What the exercise asks: Write down each of the records again, exactly and in full.

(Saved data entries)
# # #
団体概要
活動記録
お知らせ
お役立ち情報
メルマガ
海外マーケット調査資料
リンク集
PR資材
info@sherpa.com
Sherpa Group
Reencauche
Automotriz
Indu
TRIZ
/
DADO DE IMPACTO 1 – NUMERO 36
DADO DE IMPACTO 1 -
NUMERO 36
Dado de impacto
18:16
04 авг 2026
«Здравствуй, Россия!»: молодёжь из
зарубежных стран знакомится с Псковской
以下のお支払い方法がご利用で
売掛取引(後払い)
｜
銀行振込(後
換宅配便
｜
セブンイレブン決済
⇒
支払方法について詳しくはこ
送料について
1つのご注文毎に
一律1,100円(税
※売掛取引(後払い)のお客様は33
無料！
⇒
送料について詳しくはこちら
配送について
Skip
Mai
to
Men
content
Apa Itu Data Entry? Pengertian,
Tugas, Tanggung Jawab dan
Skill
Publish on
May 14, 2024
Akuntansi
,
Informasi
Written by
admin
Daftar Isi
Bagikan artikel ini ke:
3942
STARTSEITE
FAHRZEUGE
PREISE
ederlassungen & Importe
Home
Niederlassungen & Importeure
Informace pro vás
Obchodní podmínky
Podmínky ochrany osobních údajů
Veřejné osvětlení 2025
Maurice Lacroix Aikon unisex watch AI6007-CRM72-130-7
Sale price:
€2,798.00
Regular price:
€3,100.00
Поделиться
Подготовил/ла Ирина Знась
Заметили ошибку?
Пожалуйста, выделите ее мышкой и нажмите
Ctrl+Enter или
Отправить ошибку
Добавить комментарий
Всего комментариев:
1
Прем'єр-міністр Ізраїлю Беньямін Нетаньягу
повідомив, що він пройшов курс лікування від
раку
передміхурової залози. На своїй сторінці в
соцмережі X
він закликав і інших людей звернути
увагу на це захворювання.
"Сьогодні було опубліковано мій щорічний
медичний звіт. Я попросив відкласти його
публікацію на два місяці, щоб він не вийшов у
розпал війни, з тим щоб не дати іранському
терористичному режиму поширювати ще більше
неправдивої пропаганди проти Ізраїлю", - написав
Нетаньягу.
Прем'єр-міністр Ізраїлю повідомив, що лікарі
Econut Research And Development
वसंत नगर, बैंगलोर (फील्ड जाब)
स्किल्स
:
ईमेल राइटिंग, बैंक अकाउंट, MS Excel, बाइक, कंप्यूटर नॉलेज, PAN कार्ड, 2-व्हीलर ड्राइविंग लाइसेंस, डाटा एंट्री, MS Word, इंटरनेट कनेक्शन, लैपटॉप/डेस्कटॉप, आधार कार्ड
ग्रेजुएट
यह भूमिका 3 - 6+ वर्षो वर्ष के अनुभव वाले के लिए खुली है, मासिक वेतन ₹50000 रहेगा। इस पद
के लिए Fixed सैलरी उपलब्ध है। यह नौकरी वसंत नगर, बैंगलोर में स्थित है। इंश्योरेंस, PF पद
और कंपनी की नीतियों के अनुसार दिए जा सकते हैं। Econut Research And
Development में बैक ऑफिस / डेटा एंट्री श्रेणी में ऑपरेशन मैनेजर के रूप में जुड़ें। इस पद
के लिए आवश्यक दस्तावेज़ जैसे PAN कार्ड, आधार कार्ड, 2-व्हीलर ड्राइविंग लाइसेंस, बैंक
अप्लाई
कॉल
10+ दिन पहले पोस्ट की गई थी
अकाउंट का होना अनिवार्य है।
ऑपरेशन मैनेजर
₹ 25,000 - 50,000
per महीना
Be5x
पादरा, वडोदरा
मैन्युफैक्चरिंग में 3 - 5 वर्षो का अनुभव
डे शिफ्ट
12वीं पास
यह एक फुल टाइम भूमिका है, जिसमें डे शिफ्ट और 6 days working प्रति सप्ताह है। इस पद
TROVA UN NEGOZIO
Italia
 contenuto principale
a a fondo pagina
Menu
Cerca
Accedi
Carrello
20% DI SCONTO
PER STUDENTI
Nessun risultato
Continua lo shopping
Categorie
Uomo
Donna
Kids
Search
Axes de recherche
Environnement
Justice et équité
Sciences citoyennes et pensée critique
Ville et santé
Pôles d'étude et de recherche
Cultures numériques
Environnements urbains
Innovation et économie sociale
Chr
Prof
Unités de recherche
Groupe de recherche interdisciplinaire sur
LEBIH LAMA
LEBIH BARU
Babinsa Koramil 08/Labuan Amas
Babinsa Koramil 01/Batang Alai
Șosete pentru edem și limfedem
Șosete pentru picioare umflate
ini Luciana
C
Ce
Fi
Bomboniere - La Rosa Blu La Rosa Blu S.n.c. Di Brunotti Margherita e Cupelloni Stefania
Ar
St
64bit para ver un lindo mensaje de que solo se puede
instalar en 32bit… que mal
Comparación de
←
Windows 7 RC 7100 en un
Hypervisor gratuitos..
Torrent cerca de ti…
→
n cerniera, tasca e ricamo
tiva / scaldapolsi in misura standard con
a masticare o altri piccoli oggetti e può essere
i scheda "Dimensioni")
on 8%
# # #
Expected answer:
団体概要
活動記録
お知らせ
お役立ち情報
メルマガ
海外マーケット調査資料
リンク集
PR資材
info@sherpa.com
Sherpa Group
Reencauche
Automotriz
Indu
TRIZ
/
DADO DE IMPACTO 1 – NUMERO 36
DADO DE IMPACTO 1 -
NUMERO 36
Dado de impacto
18:16
04 авг 2026
«Здравствуй, Россия!»: молодёжь из
зарубежных стран знакомится с Псковской
以下のお支払い方法がご利用で
売掛取引(後払い)
｜
銀行振込(後
換宅配便
｜
セブンイレブン決済
⇒
支払方法について詳しくはこ
送料について
1つのご注文毎に
一律1,100円(税
※売掛取引(後払い)のお客様は33
無料！
⇒
送料について詳しくはこちら
配送について
Skip
Mai
to
Men
content
Apa Itu Data Entry? Pengertian,
Tugas, Tanggung Jawab dan
Skill
Publish on
May 14, 2024
Akuntansi
,
Informasi
Written by
admin
Daftar Isi
Bagikan artikel ini ke:
3942
STARTSEITE
FAHRZEUGE
PREISE
ederlassungen & Importe
Home
Niederlassungen & Importeure
Informace pro vás
Obchodní podmínky
Podmínky ochrany osobních údajů
Veřejné osvětlení 2025
Maurice Lacroix Aikon unisex watch AI6007-CRM72-130-7
Sale price:
€2,798.00
Regular price:
€3,100.00
Поделиться
Подготовил/ла Ирина Знась
Заметили ошибку?
Пожалуйста, выделите ее мышкой и нажмите
Ctrl+Enter или
Отправить ошибку
Добавить комментарий
Всего комментариев:
1
Прем'єр-міністр Ізраїлю Беньямін Нетаньягу
повідомив, що він пройшов курс лікування від
раку
передміхурової залози. На своїй сторінці в
соцмережі X
він закликав і інших людей звернути
увагу на це захворювання.
"Сьогодні було опубліковано мій щорічний
медичний звіт. Я попросив відкласти його
публікацію на два місяці, щоб він не вийшов у
розпал війни, з тим щоб не дати іранському
терористичному режиму поширювати ще більше
неправдивої пропаганди проти Ізраїлю", - написав
Нетаньягу.
Прем'єр-міністр Ізраїлю повідомив, що лікарі
Econut Research And Development
वसंत नगर, बैंगलोर (फील्ड जाब)
स्किल्स
:
ईमेल राइटिंग, बैंक अकाउंट, MS Excel, बाइक, कंप्यूटर नॉलेज, PAN कार्ड, 2-व्हीलर ड्राइविंग लाइसेंस, डाटा एंट्री, MS Word, इंटरनेट कनेक्शन, लैपटॉप/डेस्कटॉप, आधार कार्ड
ग्रेजुएट
यह भूमिका 3 - 6+ वर्षो वर्ष के अनुभव वाले के लिए खुली है, मासिक वेतन ₹50000 रहेगा। इस पद
के लिए Fixed सैलरी उपलब्ध है। यह नौकरी वसंत नगर, बैंगलोर में स्थित है। इंश्योरेंस, PF पद
और कंपनी की नीतियों के अनुसार दिए जा सकते हैं। Econut Research And
Development में बैक ऑफिस / डेटा एंट्री श्रेणी में ऑपरेशन मैनेजर के रूप में जुड़ें। इस पद
के लिए आवश्यक दस्तावेज़ जैसे PAN कार्ड, आधार कार्ड, 2-व्हीलर ड्राइविंग लाइसेंस, बैंक
अप्लाई
कॉल
10+ दिन पहले पोस्ट की गई थी
अकाउंट का होना अनिवार्य है।
ऑपरेशन मैनेजर
₹ 25,000 - 50,000
per महीना
Be5x
पादरा, वडोदरा
मैन्युफैक्चरिंग में 3 - 5 वर्षो का अनुभव
डे शिफ्ट
12वीं पास
यह एक फुल टाइम भूमिका है, जिसमें डे शिफ्ट और 6 days working प्रति सप्ताह है। इस पद
TROVA UN NEGOZIO
Italia
 contenuto principale
a a fondo pagina
Menu
Cerca
Accedi
Carrello
20% DI SCONTO
PER STUDENTI
Nessun risultato
Continua lo shopping
Categorie
Uomo
Donna
Kids
Search
Axes de recherche
Environnement
Justice et équité
Sciences citoyennes et pensée critique
Ville et santé
Pôles d'étude et de recherche
Cultures numériques
Environnements urbains
Innovation et économie sociale
Chr
Prof
Unités de recherche
Groupe de recherche interdisciplinaire sur
LEBIH LAMA
LEBIH BARU
Babinsa Koramil 08/Labuan Amas
Babinsa Koramil 01/Batang Alai
Șosete pentru edem și limfedem
Șosete pentru picioare umflate
ini Luciana
C
Ce
Fi
Bomboniere - La Rosa Blu La Rosa Blu S.n.c. Di Brunotti Margherita e Cupelloni Stefania
Ar
St
64bit para ver un lindo mensaje de que solo se puede
instalar en 32bit… que mal
Comparación de
←
Windows 7 RC 7100 en un
Hypervisor gratuitos..
Torrent cerca de ti…
→
n cerniera, tasca e ricamo
tiva / scaldapolsi in misura standard con
a masticare o altri piccoli oggetti e può essere
i scheda "Dimensioni")
on 8%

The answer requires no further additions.